If this post has convinced you of the viability of loads of adverbs in literary fiction, wonderful. If not, that’s fine — but you should still read “Twilight of the Superheroes.” Not only is Eisenberg a master prose stylist, she also is one of the best short story authors currently at work.
2 comments
Well, brava for Deb,my school-mate de temps jadis. She and you might be interested, though perhaps not passionately, in the fact that my own opus HARMONY JUNCTION (2010) has an episode in which some characters discuss their “Adverb Preservation Society”. I am pleased to report that an imprinted sweatshirt with that name has been spotted in the Green Mountains, though after a while, nothing surprises one here, at-least anthropologically speaking.

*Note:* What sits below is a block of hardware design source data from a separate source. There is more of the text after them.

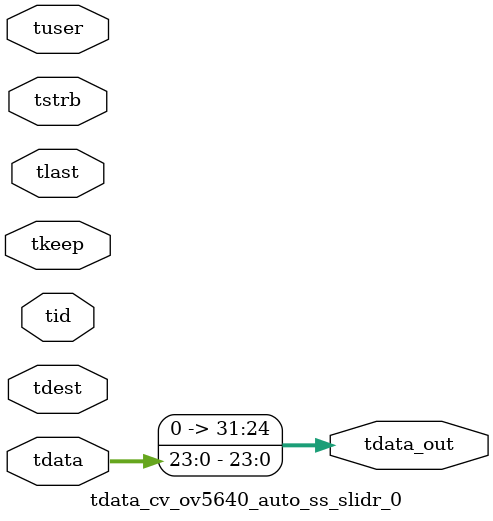
<source format=v>


`timescale 1ps/1ps

module tdata_cv_ov5640_auto_ss_slidr_0 #
(
parameter C_S_AXIS_TDATA_WIDTH = 32,
parameter C_S_AXIS_TUSER_WIDTH = 0,
parameter C_S_AXIS_TID_WIDTH   = 0,
parameter C_S_AXIS_TDEST_WIDTH = 0,
parameter C_M_AXIS_TDATA_WIDTH = 32
)
(
input  [(C_S_AXIS_TDATA_WIDTH == 0 ? 1 : C_S_AXIS_TDATA_WIDTH)-1:0     ] tdata,
input  [(C_S_AXIS_TUSER_WIDTH == 0 ? 1 : C_S_AXIS_TUSER_WIDTH)-1:0     ] tuser,
input  [(C_S_AXIS_TID_WIDTH   == 0 ? 1 : C_S_AXIS_TID_WIDTH)-1:0       ] tid,
input  [(C_S_AXIS_TDEST_WIDTH == 0 ? 1 : C_S_AXIS_TDEST_WIDTH)-1:0     ] tdest,
input  [(C_S_AXIS_TDATA_WIDTH/8)-1:0 ] tkeep,
input  [(C_S_AXIS_TDATA_WIDTH/8)-1:0 ] tstrb,
input                                                                    tlast,
output [C_M_AXIS_TDATA_WIDTH-1:0] tdata_out
);

assign tdata_out = {tdata[23:0]};

endmodule


</source>
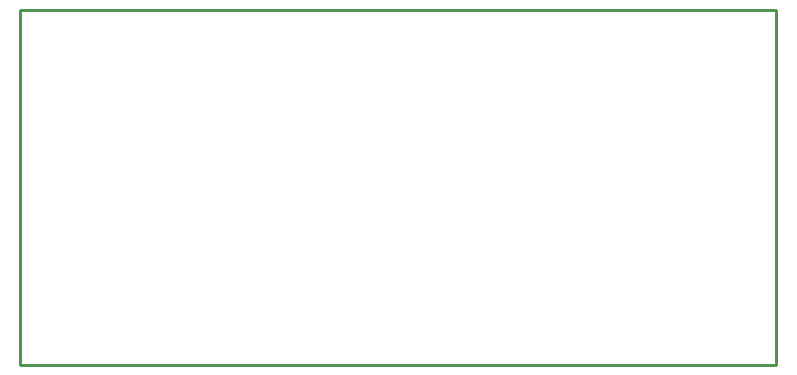
<source format=gm1>
%FSLAX44Y44*%
%MOMM*%
G71*
G01*
G75*
G04 Layer_Color=16711935*
%ADD10R,2.5000X2.3000*%
%ADD11R,1.2500X1.7500*%
%ADD12R,2.3000X2.5000*%
%ADD13R,1.7500X1.2500*%
%ADD14R,0.4318X1.4224*%
%ADD15R,2.4130X3.0988*%
%ADD16R,1.7272X0.5334*%
%ADD17R,2.0000X2.2000*%
%ADD18O,1.7000X0.3000*%
%ADD19R,1.5700X1.8800*%
%ADD20R,2.0000X4.1000*%
%ADD21C,0.4000*%
%ADD22C,1.8000*%
%ADD23C,1.2500*%
%ADD24C,0.5080*%
%ADD25C,1.7000*%
%ADD26C,0.3000*%
%ADD27C,0.6000*%
%ADD28C,0.1524*%
%ADD29C,2.2000*%
%ADD30C,1.5000*%
%ADD31C,0.7000*%
%ADD32C,1.2500*%
%ADD33C,0.6500*%
G04:AMPARAMS|DCode=34|XSize=3.2mm|YSize=1.6mm|CornerRadius=0.4mm|HoleSize=0mm|Usage=FLASHONLY|Rotation=90.000|XOffset=0mm|YOffset=0mm|HoleType=Round|Shape=RoundedRectangle|*
%AMROUNDEDRECTD34*
21,1,3.2000,0.8000,0,0,90.0*
21,1,2.4000,1.6000,0,0,90.0*
1,1,0.8000,0.4000,1.2000*
1,1,0.8000,0.4000,-1.2000*
1,1,0.8000,-0.4000,-1.2000*
1,1,0.8000,-0.4000,1.2000*
%
%ADD34ROUNDEDRECTD34*%
G04:AMPARAMS|DCode=35|XSize=3.2mm|YSize=1.6mm|CornerRadius=0.4mm|HoleSize=0mm|Usage=FLASHONLY|Rotation=180.000|XOffset=0mm|YOffset=0mm|HoleType=Round|Shape=RoundedRectangle|*
%AMROUNDEDRECTD35*
21,1,3.2000,0.8000,0,0,180.0*
21,1,2.4000,1.6000,0,0,180.0*
1,1,0.8000,-1.2000,0.4000*
1,1,0.8000,1.2000,0.4000*
1,1,0.8000,1.2000,-0.4000*
1,1,0.8000,-1.2000,-0.4000*
%
%ADD35ROUNDEDRECTD35*%
%ADD36C,1.7000*%
G04:AMPARAMS|DCode=37|XSize=1.6mm|YSize=1.6mm|CornerRadius=0.16mm|HoleSize=0mm|Usage=FLASHONLY|Rotation=180.000|XOffset=0mm|YOffset=0mm|HoleType=Round|Shape=RoundedRectangle|*
%AMROUNDEDRECTD37*
21,1,1.6000,1.2800,0,0,180.0*
21,1,1.2800,1.6000,0,0,180.0*
1,1,0.3200,-0.6400,0.6400*
1,1,0.3200,0.6400,0.6400*
1,1,0.3200,0.6400,-0.6400*
1,1,0.3200,-0.6400,-0.6400*
%
%ADD37ROUNDEDRECTD37*%
%ADD38C,0.8500*%
%ADD39C,1.1000*%
%ADD40C,0.8050*%
%ADD41C,0.8000*%
%ADD42C,0.5000*%
%ADD43C,0.2540*%
%ADD44C,0.0127*%
%ADD45C,0.2000*%
%ADD46C,0.1778*%
%ADD47R,1.3970X0.3810*%
%ADD48R,0.8000X3.0480*%
%ADD49R,0.7000X2.8000*%
%ADD50R,0.4000X2.5000*%
%ADD51R,0.4000X2.2000*%
%ADD52R,0.3000X1.8000*%
%ADD53R,0.2000X1.3000*%
%ADD54R,0.2480X0.8000*%
%ADD55R,3.0000X1.0000*%
%ADD56R,2.8000X0.5000*%
%ADD57R,2.5000X0.4000*%
%ADD58R,2.2000X0.4000*%
%ADD59R,1.8000X0.3000*%
%ADD60R,1.4000X0.2000*%
%ADD61R,0.9000X0.2000*%
%ADD62R,2.7040X2.5040*%
%ADD63R,1.4540X1.9540*%
%ADD64R,2.5040X2.7040*%
%ADD65R,1.9540X1.4540*%
%ADD66R,0.6358X1.6264*%
%ADD67R,1.9312X0.7374*%
%ADD68R,2.2040X2.4040*%
%ADD69O,1.8016X0.4016*%
%ADD70R,1.6716X1.9816*%
%ADD71R,2.2040X4.3040*%
%ADD72C,2.4040*%
%ADD73C,1.7040*%
%ADD74C,0.9040*%
%ADD75C,1.4540*%
%ADD76C,0.7516*%
G04:AMPARAMS|DCode=77|XSize=3.404mm|YSize=1.804mm|CornerRadius=0.502mm|HoleSize=0mm|Usage=FLASHONLY|Rotation=90.000|XOffset=0mm|YOffset=0mm|HoleType=Round|Shape=RoundedRectangle|*
%AMROUNDEDRECTD77*
21,1,3.4040,0.8000,0,0,90.0*
21,1,2.4000,1.8040,0,0,90.0*
1,1,1.0040,0.4000,1.2000*
1,1,1.0040,0.4000,-1.2000*
1,1,1.0040,-0.4000,-1.2000*
1,1,1.0040,-0.4000,1.2000*
%
%ADD77ROUNDEDRECTD77*%
G04:AMPARAMS|DCode=78|XSize=3.404mm|YSize=1.804mm|CornerRadius=0.502mm|HoleSize=0mm|Usage=FLASHONLY|Rotation=180.000|XOffset=0mm|YOffset=0mm|HoleType=Round|Shape=RoundedRectangle|*
%AMROUNDEDRECTD78*
21,1,3.4040,0.8000,0,0,180.0*
21,1,2.4000,1.8040,0,0,180.0*
1,1,1.0040,-1.2000,0.4000*
1,1,1.0040,1.2000,0.4000*
1,1,1.0040,1.2000,-0.4000*
1,1,1.0040,-1.2000,-0.4000*
%
%ADD78ROUNDEDRECTD78*%
%ADD79C,1.9040*%
G04:AMPARAMS|DCode=80|XSize=1.804mm|YSize=1.804mm|CornerRadius=0.262mm|HoleSize=0mm|Usage=FLASHONLY|Rotation=180.000|XOffset=0mm|YOffset=0mm|HoleType=Round|Shape=RoundedRectangle|*
%AMROUNDEDRECTD80*
21,1,1.8040,1.2800,0,0,180.0*
21,1,1.2800,1.8040,0,0,180.0*
1,1,0.5240,-0.6400,0.6400*
1,1,0.5240,0.6400,0.6400*
1,1,0.5240,0.6400,-0.6400*
1,1,0.5240,-0.6400,-0.6400*
%
%ADD80ROUNDEDRECTD80*%
%ADD81R,2.5400X3.0480*%
%ADD82R,1.6510X2.0320*%
%ADD83C,0.0508*%
D43*
X0Y-150000D02*
Y150000D01*
Y-150000D02*
X640000D01*
Y150000D01*
X0D02*
X640000D01*
M02*

</source>
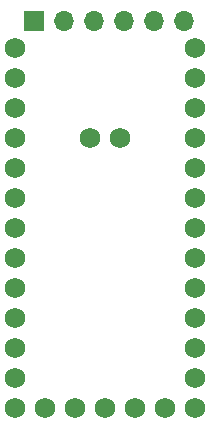
<source format=gbr>
%TF.GenerationSoftware,KiCad,Pcbnew,(6.0.1)*%
%TF.CreationDate,2022-02-07T23:01:22+01:00*%
%TF.ProjectId,pluto,706c7574-6f2e-46b6-9963-61645f706362,1.0*%
%TF.SameCoordinates,Original*%
%TF.FileFunction,Soldermask,Bot*%
%TF.FilePolarity,Negative*%
%FSLAX46Y46*%
G04 Gerber Fmt 4.6, Leading zero omitted, Abs format (unit mm)*
G04 Created by KiCad (PCBNEW (6.0.1)) date 2022-02-07 23:01:22*
%MOMM*%
%LPD*%
G01*
G04 APERTURE LIST*
%ADD10C,1.752600*%
%ADD11R,1.700000X1.700000*%
%ADD12O,1.700000X1.700000*%
G04 APERTURE END LIST*
D10*
%TO.C,J1*%
X139280000Y-100250000D03*
X139280000Y-102790000D03*
X139280000Y-105330000D03*
X139280000Y-107870000D03*
X139280000Y-110410000D03*
X139280000Y-112950000D03*
X139280000Y-115490000D03*
X139280000Y-118030000D03*
X139280000Y-120570000D03*
X139280000Y-123110000D03*
X139280000Y-125650000D03*
X139280000Y-128190000D03*
X139280000Y-130730000D03*
X141820000Y-130730000D03*
X144360000Y-130730000D03*
X146900000Y-130730000D03*
X149440000Y-130730000D03*
X151980000Y-130730000D03*
X154520000Y-130730000D03*
X154520000Y-128190000D03*
X154520000Y-125650000D03*
X154520000Y-123110000D03*
X154520000Y-120570000D03*
X154520000Y-118030000D03*
X154520000Y-115490000D03*
X154520000Y-112950000D03*
X154520000Y-110410000D03*
X154520000Y-107870000D03*
X154520000Y-105330000D03*
X154520000Y-102790000D03*
X154520000Y-100250000D03*
X148170000Y-107870000D03*
X145630000Y-107870000D03*
%TD*%
D11*
%TO.C,J2*%
X140850000Y-97885000D03*
D12*
X143390000Y-97885000D03*
X145930000Y-97885000D03*
X148470000Y-97885000D03*
X151010000Y-97885000D03*
X153550000Y-97885000D03*
%TD*%
M02*

</source>
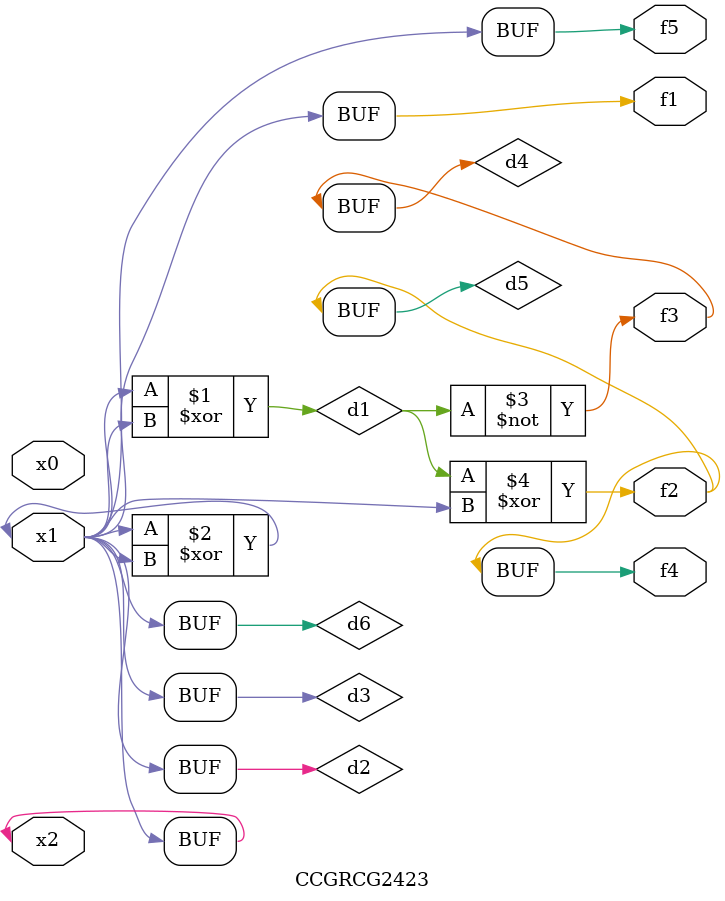
<source format=v>
module CCGRCG2423(
	input x0, x1, x2,
	output f1, f2, f3, f4, f5
);

	wire d1, d2, d3, d4, d5, d6;

	xor (d1, x1, x2);
	buf (d2, x1, x2);
	xor (d3, x1, x2);
	nor (d4, d1);
	xor (d5, d1, d2);
	buf (d6, d2, d3);
	assign f1 = d6;
	assign f2 = d5;
	assign f3 = d4;
	assign f4 = d5;
	assign f5 = d6;
endmodule

</source>
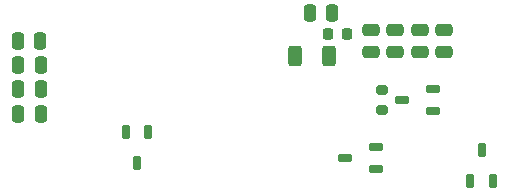
<source format=gbr>
%TF.GenerationSoftware,KiCad,Pcbnew,9.0.3*%
%TF.CreationDate,2025-10-08T16:43:24+01:00*%
%TF.ProjectId,power_bank,706f7765-725f-4626-916e-6b2e6b696361,rev?*%
%TF.SameCoordinates,Original*%
%TF.FileFunction,Paste,Bot*%
%TF.FilePolarity,Positive*%
%FSLAX46Y46*%
G04 Gerber Fmt 4.6, Leading zero omitted, Abs format (unit mm)*
G04 Created by KiCad (PCBNEW 9.0.3) date 2025-10-08 16:43:24*
%MOMM*%
%LPD*%
G01*
G04 APERTURE LIST*
G04 Aperture macros list*
%AMRoundRect*
0 Rectangle with rounded corners*
0 $1 Rounding radius*
0 $2 $3 $4 $5 $6 $7 $8 $9 X,Y pos of 4 corners*
0 Add a 4 corners polygon primitive as box body*
4,1,4,$2,$3,$4,$5,$6,$7,$8,$9,$2,$3,0*
0 Add four circle primitives for the rounded corners*
1,1,$1+$1,$2,$3*
1,1,$1+$1,$4,$5*
1,1,$1+$1,$6,$7*
1,1,$1+$1,$8,$9*
0 Add four rect primitives between the rounded corners*
20,1,$1+$1,$2,$3,$4,$5,0*
20,1,$1+$1,$4,$5,$6,$7,0*
20,1,$1+$1,$6,$7,$8,$9,0*
20,1,$1+$1,$8,$9,$2,$3,0*%
G04 Aperture macros list end*
%ADD10RoundRect,0.250000X0.475000X-0.250000X0.475000X0.250000X-0.475000X0.250000X-0.475000X-0.250000X0*%
%ADD11RoundRect,0.250000X-0.250000X-0.475000X0.250000X-0.475000X0.250000X0.475000X-0.250000X0.475000X0*%
%ADD12RoundRect,0.225000X0.225000X0.250000X-0.225000X0.250000X-0.225000X-0.250000X0.225000X-0.250000X0*%
%ADD13RoundRect,0.200000X-0.275000X0.200000X-0.275000X-0.200000X0.275000X-0.200000X0.275000X0.200000X0*%
%ADD14RoundRect,0.162500X-0.162500X0.447500X-0.162500X-0.447500X0.162500X-0.447500X0.162500X0.447500X0*%
%ADD15RoundRect,0.162500X0.447500X0.162500X-0.447500X0.162500X-0.447500X-0.162500X0.447500X-0.162500X0*%
%ADD16RoundRect,0.162500X0.162500X-0.447500X0.162500X0.447500X-0.162500X0.447500X-0.162500X-0.447500X0*%
%ADD17RoundRect,0.250000X-0.475000X0.250000X-0.475000X-0.250000X0.475000X-0.250000X0.475000X0.250000X0*%
%ADD18RoundRect,0.250000X0.250000X0.475000X-0.250000X0.475000X-0.250000X-0.475000X0.250000X-0.475000X0*%
%ADD19RoundRect,0.250000X0.312500X0.625000X-0.312500X0.625000X-0.312500X-0.625000X0.312500X-0.625000X0*%
G04 APERTURE END LIST*
D10*
%TO.C,CBAT1..7*%
X127190000Y-102870000D03*
X127190000Y-100970000D03*
%TD*%
D11*
%TO.C,CBAT1..4*%
X95290000Y-106010000D03*
X97190000Y-106010000D03*
%TD*%
%TO.C,CBAT1..1*%
X95260000Y-101910000D03*
X97160000Y-101910000D03*
%TD*%
D12*
%TO.C,CIN1..5*%
X123090000Y-101290000D03*
X121540000Y-101290000D03*
%TD*%
D13*
%TO.C,RNTC2*%
X126100000Y-106085000D03*
X126100000Y-107735000D03*
%TD*%
D14*
%TO.C,Q3*%
X104380000Y-109610000D03*
X106280000Y-109610000D03*
X105330000Y-112230000D03*
%TD*%
D15*
%TO.C,Q1*%
X130400000Y-105990000D03*
X130400000Y-107890000D03*
X127780000Y-106940000D03*
%TD*%
D11*
%TO.C,CBAT1..5*%
X95290000Y-108100000D03*
X97190000Y-108100000D03*
%TD*%
D15*
%TO.C,Q4*%
X125550000Y-110900000D03*
X125550000Y-112800000D03*
X122930000Y-111850000D03*
%TD*%
D16*
%TO.C,Q2*%
X135460000Y-113790000D03*
X133560000Y-113790000D03*
X134510000Y-111170000D03*
%TD*%
D10*
%TO.C,CBAT1..6*%
X125140000Y-102870000D03*
X125140000Y-100970000D03*
%TD*%
D17*
%TO.C,CBAT1..9*%
X131310000Y-100980000D03*
X131310000Y-102880000D03*
%TD*%
D18*
%TO.C,CIN1..6*%
X121860000Y-99510000D03*
X119960000Y-99510000D03*
%TD*%
D10*
%TO.C,CBAT1..8*%
X129260000Y-102870000D03*
X129260000Y-100970000D03*
%TD*%
D19*
%TO.C,RNTC1*%
X121612500Y-103220000D03*
X118687500Y-103220000D03*
%TD*%
D11*
%TO.C,CBAT1..3*%
X95280000Y-103950000D03*
X97180000Y-103950000D03*
%TD*%
M02*

</source>
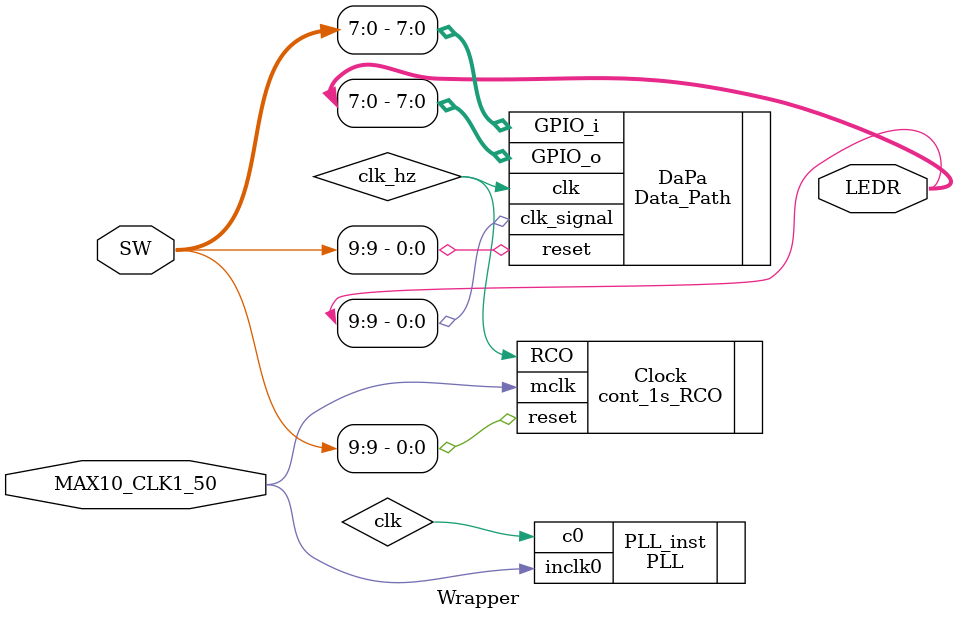
<source format=v>
module Wrapper
(
	input MAX10_CLK1_50,
	input [9:0] SW,
	output [9:0] LEDR
);

wire clk, clk_hz;

PLL	PLL_inst (.inclk0( MAX10_CLK1_50 ), .c0(clk));

cont_1s_RCO Clock(.mclk(MAX10_CLK1_50), .reset(SW[9]), .RCO(clk_hz));

Data_Path DaPa(.clk(clk_hz), .reset(SW[9]), .GPIO_i(SW[7:0]), .clk_signal(LEDR[9]), .GPIO_o(LEDR[7:0]));
endmodule
 
</source>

Incidentally, “bookfox”‘s examples are noteworthy for another reason. Fact is that the adverb, or indeed, what I would call “power-modifiers” — I love a well-chosen adjective too — are not that uncommon, even in workaday fictionistas. What DOES seem rare to me is the effective placement of them in a given sentence. I rather think of such modifiers in terms of the dynamic markings in a musical score: for the words to resonate correctly in the head (as with music), they must be up-front, and not tacked-on. I suppose I could find some actual examples in my kindling box, to which I frequently dispatch offending prose, but we’ve all read blather like “‘Gimme the roscoe, Knuckles!’ said Nunzio suddenly.” Too late for it to be sudden. Seems so basic, so high-schoolish, and yet, how frequently authors — and editors! — lose the entire impact of the timing and placement of the supposedly indispensable modifier. With all the alleged writing-teachers running around, my only explanation turns on the degeneracy of the times, and the Triumph of the Slobs.
Good comment by “bookfox”. Wish I’d seen it 9and this site) much sooner.
Incorrigibly (and thus adverbially) yours, — GCG
Delicious. Syntax candy. The kind of narrative that tugs at our mind to fire up additional synapses…Thank you.